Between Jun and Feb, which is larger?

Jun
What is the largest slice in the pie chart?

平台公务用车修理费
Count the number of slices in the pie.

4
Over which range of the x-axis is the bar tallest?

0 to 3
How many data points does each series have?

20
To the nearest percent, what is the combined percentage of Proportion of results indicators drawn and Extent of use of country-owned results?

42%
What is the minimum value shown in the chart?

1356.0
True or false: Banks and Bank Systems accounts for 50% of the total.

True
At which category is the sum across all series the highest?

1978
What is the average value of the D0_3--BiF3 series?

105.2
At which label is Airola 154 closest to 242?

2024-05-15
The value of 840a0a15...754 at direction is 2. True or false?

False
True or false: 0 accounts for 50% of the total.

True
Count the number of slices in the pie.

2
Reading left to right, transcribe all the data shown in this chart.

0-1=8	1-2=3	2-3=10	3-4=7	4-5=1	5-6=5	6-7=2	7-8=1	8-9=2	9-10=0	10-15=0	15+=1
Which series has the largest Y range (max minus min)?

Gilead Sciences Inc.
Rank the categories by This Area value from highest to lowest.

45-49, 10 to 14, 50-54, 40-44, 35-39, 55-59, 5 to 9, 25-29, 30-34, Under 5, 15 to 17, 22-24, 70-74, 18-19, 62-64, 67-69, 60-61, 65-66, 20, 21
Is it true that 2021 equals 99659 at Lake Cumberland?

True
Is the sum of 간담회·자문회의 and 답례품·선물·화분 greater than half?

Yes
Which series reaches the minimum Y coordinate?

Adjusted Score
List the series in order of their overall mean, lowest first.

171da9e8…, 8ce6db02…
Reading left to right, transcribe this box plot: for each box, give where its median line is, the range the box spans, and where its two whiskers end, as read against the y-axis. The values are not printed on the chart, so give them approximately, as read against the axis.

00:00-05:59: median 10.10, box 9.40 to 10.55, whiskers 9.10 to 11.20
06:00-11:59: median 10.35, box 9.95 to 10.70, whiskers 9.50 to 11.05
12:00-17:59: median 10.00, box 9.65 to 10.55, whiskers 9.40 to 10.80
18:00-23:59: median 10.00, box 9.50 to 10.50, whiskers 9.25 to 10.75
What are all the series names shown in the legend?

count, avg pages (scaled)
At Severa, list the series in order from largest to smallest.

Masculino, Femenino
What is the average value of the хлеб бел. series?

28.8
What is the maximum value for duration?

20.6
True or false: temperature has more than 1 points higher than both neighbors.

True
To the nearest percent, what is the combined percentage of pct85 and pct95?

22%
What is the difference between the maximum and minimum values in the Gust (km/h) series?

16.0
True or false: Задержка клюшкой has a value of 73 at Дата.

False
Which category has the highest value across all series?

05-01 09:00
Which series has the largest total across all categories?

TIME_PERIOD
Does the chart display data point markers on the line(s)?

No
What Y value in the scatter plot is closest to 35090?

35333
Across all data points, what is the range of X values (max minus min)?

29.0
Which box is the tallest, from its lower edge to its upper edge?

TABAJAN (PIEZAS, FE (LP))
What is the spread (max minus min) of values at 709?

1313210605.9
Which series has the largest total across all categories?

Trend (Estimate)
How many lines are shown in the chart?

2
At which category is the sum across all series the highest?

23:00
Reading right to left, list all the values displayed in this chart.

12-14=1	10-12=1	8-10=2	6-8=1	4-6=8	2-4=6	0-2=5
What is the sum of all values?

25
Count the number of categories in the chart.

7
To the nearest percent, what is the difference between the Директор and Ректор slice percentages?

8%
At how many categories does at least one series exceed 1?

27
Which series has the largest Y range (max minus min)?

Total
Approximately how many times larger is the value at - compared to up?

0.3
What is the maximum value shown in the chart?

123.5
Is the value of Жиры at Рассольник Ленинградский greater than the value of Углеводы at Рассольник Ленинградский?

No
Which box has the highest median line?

+===+

### PROBLEM REQUIREMENTS
Format every line of the listing above as a JSON array of strings, one string per line, and leave out the blank lines.

### PROBLEM SOLUTION
[
  "Between Jun and Feb, which is larger?",
  "Jun",
  "What is the largest slice in the pie chart?",
  "平台公务用车修理费",
  "Count the number of slices in the pie.",
  "4",
  "Over which range of the x-axis is the bar tallest?",
  "0 to 3",
  "How many data points does each series have?",
  "20",
  "To the nearest percent, what is the combined percentage of Proportion of results indicators drawn and Extent of use of country-owned results?",
  "42%",
  "What is the minimum value shown in the chart?",
  "1356.0",
  "True or false: Banks and Bank Systems accounts for 50% of the total.",
  "True",
  "At which category is the sum across all series the highest?",
  "1978",
  "What is the average value of the D0_3--BiF3 series?",
  "105.2",
  "At which label is Airola 154 closest to 242?",
  "2024-05-15",
  "The value of 840a0a15...754 at direction is 2. True or false?",
  "False",
  "True or false: 0 accounts for 50% of the total.",
  "True",
  "Count the number of slices in the pie.",
  "2",
  "Reading left to right, transcribe all the data shown in this chart.",
  "0-1=8\t1-2=3\t2-3=10\t3-4=7\t4-5=1\t5-6=5\t6-7=2\t7-8=1\t8-9=2\t9-10=0\t10-15=0\t15+=1",
  "Which series has the largest Y range (max minus min)?",
  "Gilead Sciences Inc.",
  "Rank the categories by This Area value from highest to lowest.",
  "45-49, 10 to 14, 50-54, 40-44, 35-39, 55-59, 5 to 9, 25-29, 30-34, Under 5, 15 to 17, 22-24, 70-74, 18-19, 62-64, 67-69, 60-61, 65-66, 20, 21",
  "Is it true that 2021 equals 99659 at Lake Cumberland?",
  "True",
  "Is the sum of 간담회·자문회의 and 답례품·선물·화분 greater than half?",
  "Yes",
  "Which series reaches the minimum Y coordinate?",
  "Adjusted Score",
  "List the series in order of their overall mean, lowest first.",
  "171da9e8…, 8ce6db02…",
  "Reading left to right, transcribe this box plot: for each box, give where its median line is, the range the box spans, and where its two whiskers end, as read against the y-axis. The values are not printed on the chart, so give them approximately, as read against the axis.",
  "00:00-05:59: median 10.10, box 9.40 to 10.55, whiskers 9.10 to 11.20",
  "06:00-11:59: median 10.35, box 9.95 to 10.70, whiskers 9.50 to 11.05",
  "12:00-17:59: median 10.00, box 9.65 to 10.55, whiskers 9.40 to 10.80",
  "18:00-23:59: median 10.00, box 9.50 to 10.50, whiskers 9.25 to 10.75",
  "What are all the series names shown in the legend?",
  "count, avg pages (scaled)",
  "At Severa, list the series in order from largest to smallest.",
  "Masculino, Femenino",
  "What is the average value of the хлеб бел. series?",
  "28.8",
  "What is the maximum value for duration?",
  "20.6",
  "True or false: temperature has more than 1 points higher than both neighbors.",
  "True",
  "To the nearest percent, what is the combined percentage of pct85 and pct95?",
  "22%",
  "What is the difference between the maximum and minimum values in the Gust (km/h) series?",
  "16.0",
  "True or false: Задержка клюшкой has a value of 73 at Дата.",
  "False",
  "Which category has the highest value across all series?",
  "05-01 09:00",
  "Which series has the largest total across all categories?",
  "TIME_PERIOD",
  "Does the chart display data point markers on the line(s)?",
  "No",
  "What Y value in the scatter plot is closest to 35090?",
  "35333",
  "Across all data points, what is the range of X values (max minus min)?",
  "29.0",
  "Which box is the tallest, from its lower edge to its upper edge?",
  "TABAJAN (PIEZAS, FE (LP))",
  "What is the spread (max minus min) of values at 709?",
  "1313210605.9",
  "Which series has the largest total across all categories?",
  "Trend (Estimate)",
  "How many lines are shown in the chart?",
  "2",
  "At which category is the sum across all series the highest?",
  "23:00",
  "Reading right to left, list all the values displayed in this chart.",
  "12-14=1\t10-12=1\t8-10=2\t6-8=1\t4-6=8\t2-4=6\t0-2=5",
  "What is the sum of all values?",
  "25",
  "Count the number of categories in the chart.",
  "7",
  "To the nearest percent, what is the difference between the Директор and Ректор slice percentages?",
  "8%",
  "At how many categories does at least one series exceed 1?",
  "27",
  "Which series has the largest Y range (max minus min)?",
  "Total",
  "Approximately how many times larger is the value at - compared to up?",
  "0.3",
  "What is the maximum value shown in the chart?",
  "123.5",
  "Is the value of Жиры at Рассольник Ленинградский greater than the value of Углеводы at Рассольник Ленинградский?",
  "No",
  "Which box has the highest median line?"
]